No, this does not mean anyone or everyone is not up to par this year (although this was my favorite guess at what the Dyson Effect is… thinking through what a Dyson does…). The Dyson Effect simply means that many applicants see themselves in a vacuum. To be fair, this happens every year.
In other words I get a good deal of the following. “Dear Spivey, I am a law school applicant from Western State with a LSAC computed uGPA of 3.5 and a 167 LSAT. Can you tell me if I will get into Eastern State or what my chances are?” My answer is, I do not know because I do not have the data that Eastern State (which is a great law school) has. I have past data, that is self reported by applicants, and you can too at lawschoolnumbers. And I have sparse, current data at lawschoolnumbers that may (probably is) or may not be reflective of the applicant pool in general this year. But what we do not know, and what is critically important, is where does Eastern Law sit at this moment with their median LSAT and uGPA, how many total applicants do they have, what have they forecasted and thus are shooting for? We can make guesses, but the earlier in the cycle it is, the less we know. And thus we do not know, given all these variables and more, where your data point rests among the others.
The above, of course, is true every year and quite frankly is not that problematic. Data at lawschoolnumbers, and even anecdotaly, can give us a rough guess and, as the cycle continues, a more precise estimate.

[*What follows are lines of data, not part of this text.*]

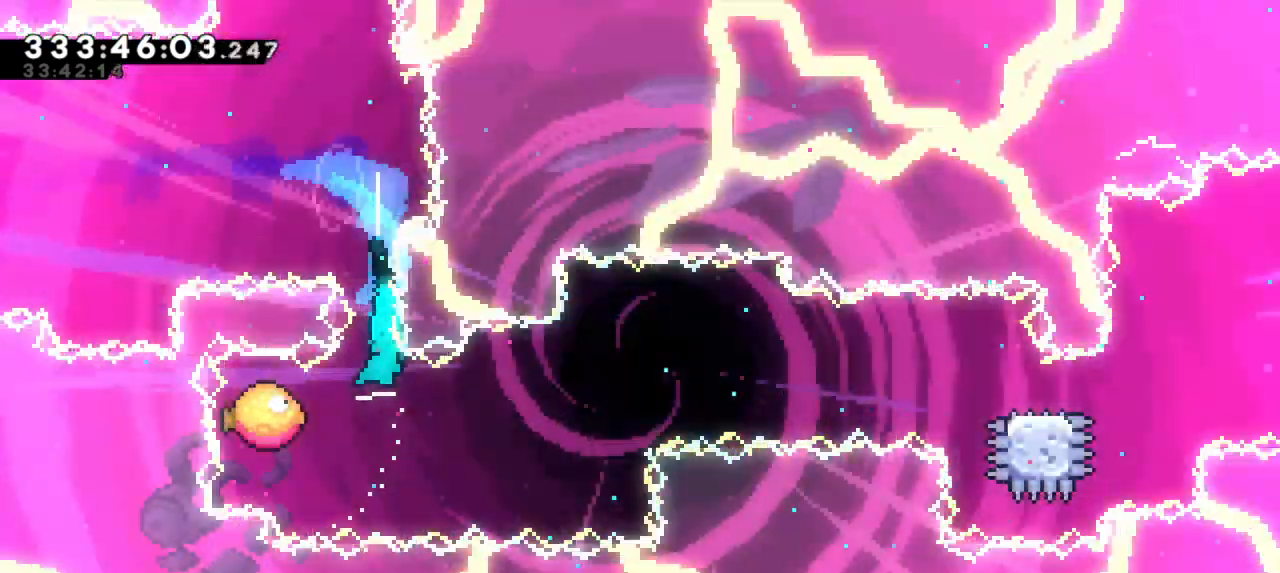
{"keys": ["right"], "events": []}
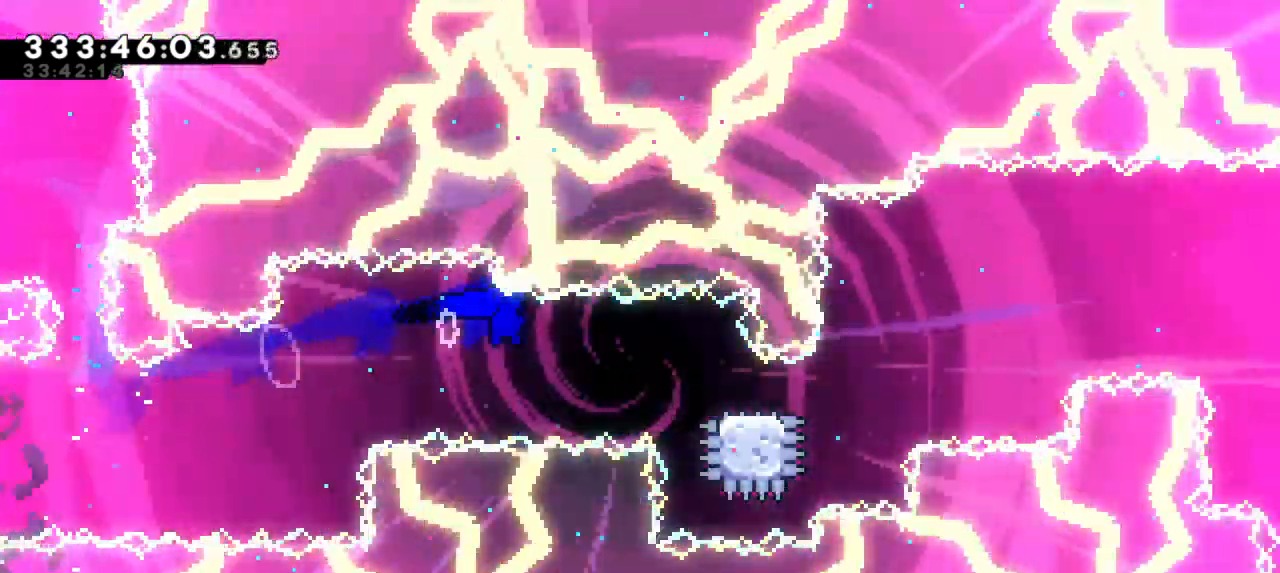
{"keys": ["jump2", "right"], "events": [[150, "dash", "down"], [150, "down", "down"], [350, "jump2", "down"], [383, "down", "up"], [450, "dash", "up"]]}
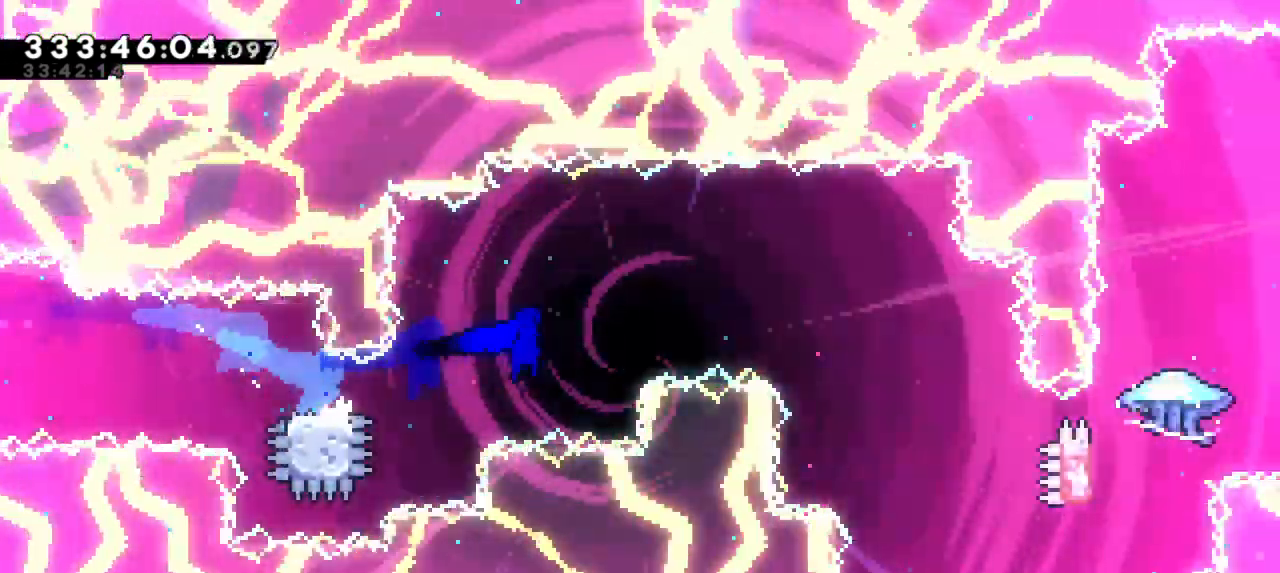
{"keys": ["jump2", "right"], "events": []}
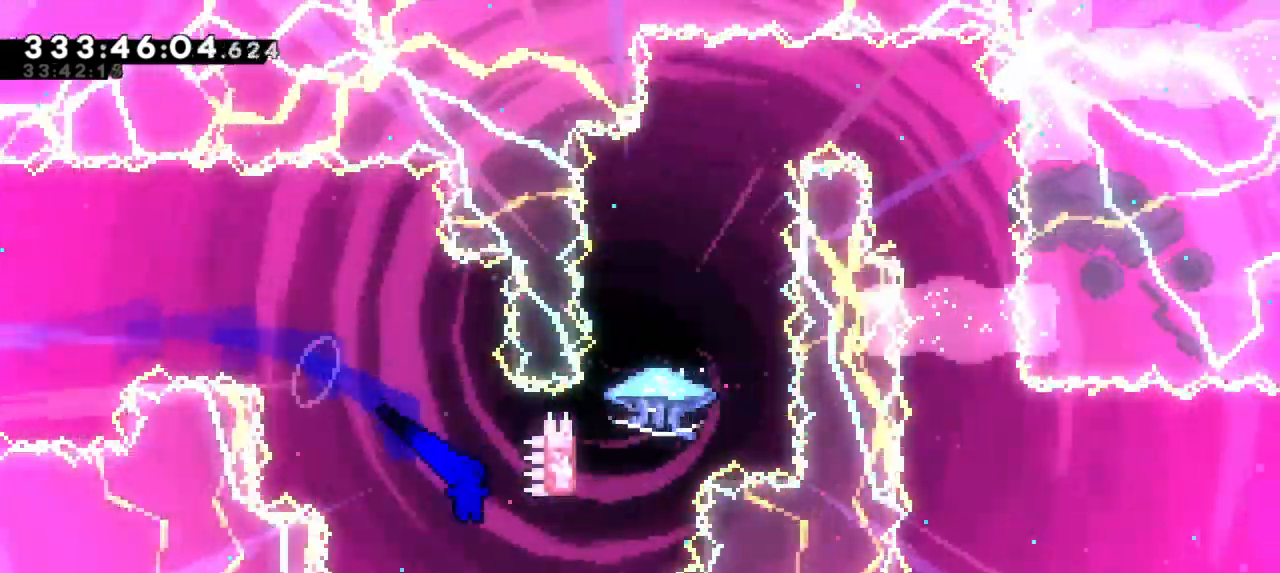
{"keys": ["dash", "up"], "events": [[267, "dash", "down"], [267, "jump2", "up"], [267, "up", "down"], [283, "right", "up"]]}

But perhaps more troubling, and what seems to be on the uptick, is along the lines of the following:
Applicant: “Spivey, I have a 2.1 uGPA and a 150 LSAT from Western State. I want to attend Princeton Law School, can you help me?

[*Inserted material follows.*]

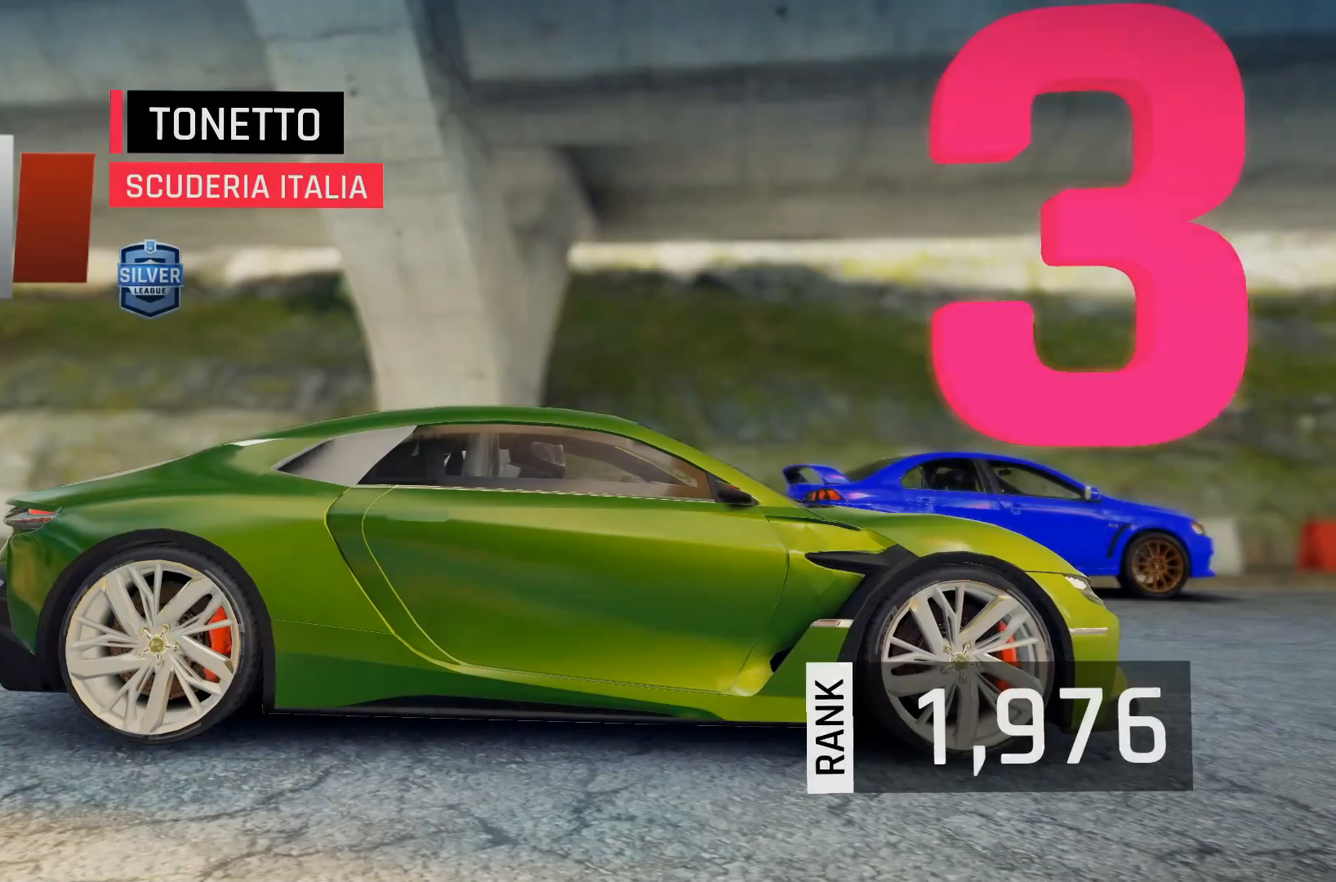
Gameplay with a controller (Xbox layout); each line is a JSON object with the inputs held at the frame after it. "events" lists button and stick changes between this image and that frame as [ms after this image, input, new state], when the widget could be followed in between. Not read: left_stick.
{"buttons": [], "right_stick": "center", "events": []}
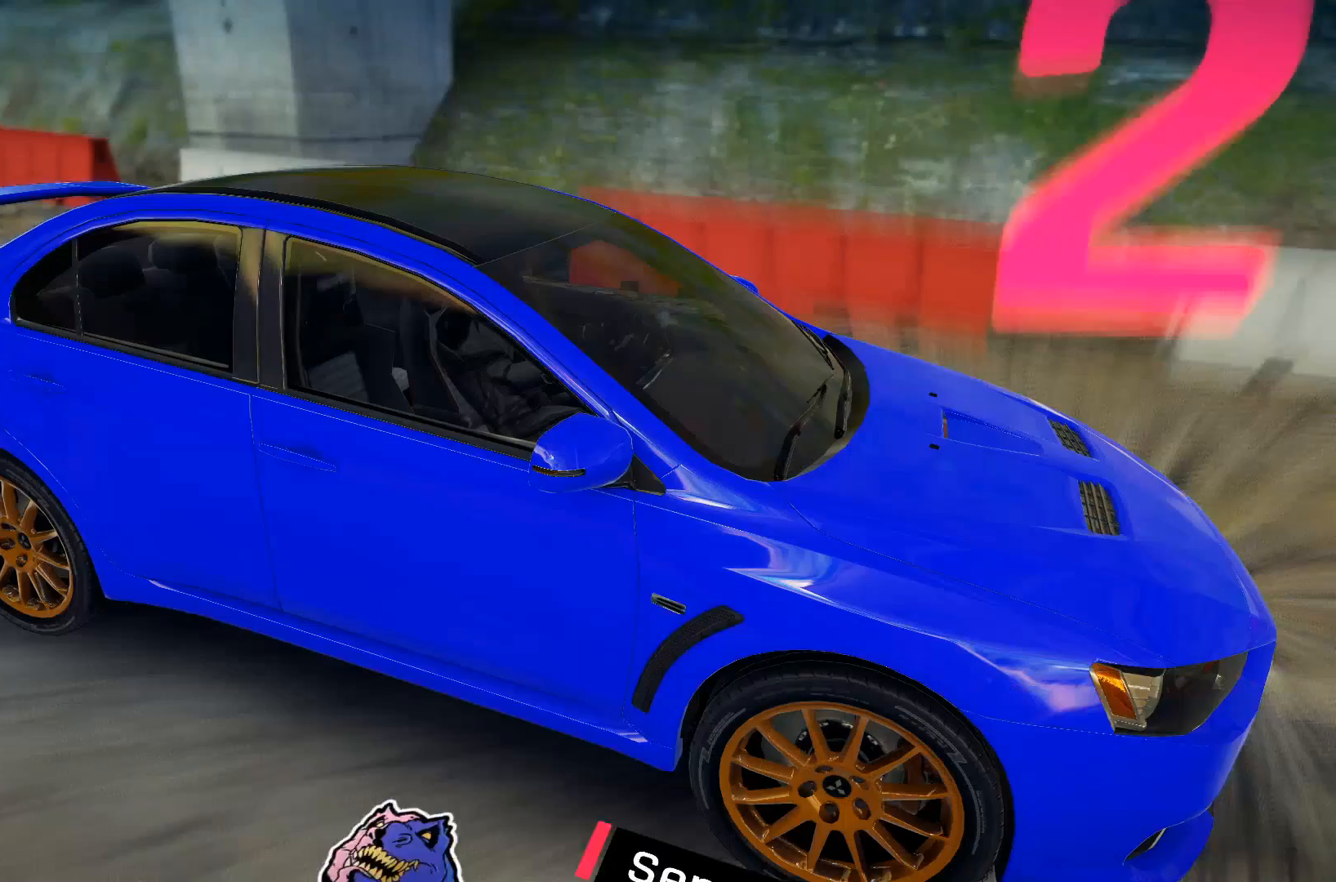
{"buttons": [], "right_stick": "center", "events": []}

Me: “Well, I need to know more of your background but let me be upfront, Princeton’s median LSAT is a 180 and their median uGPA a 4.1. It’s really not going to happen there, we should cast a much wider net.”
Applicant: “Yeah I get that, here are my 'softs'…”
5 minutes later
Applicant: “So, let’s talk about Princeton Law some more”
This is what I call the “unique and beautiful snowflake syndrome” (okay, I don’t call it that, Fight Club did, and I simply repeat it for effect). I had it too, when I applied to the number 2 Business School in the nation and assumed once I interviewed I would be a sure-fire admit. This problem is exacerbated by the fact that most people who apply to law school have been successful at most of the things they have done. They (we) are used to “yes.” This yes, overtime, makes us see ourselves in a vacuum when, in fact, we are always being compared to others and the pyramid is getting more and more steep.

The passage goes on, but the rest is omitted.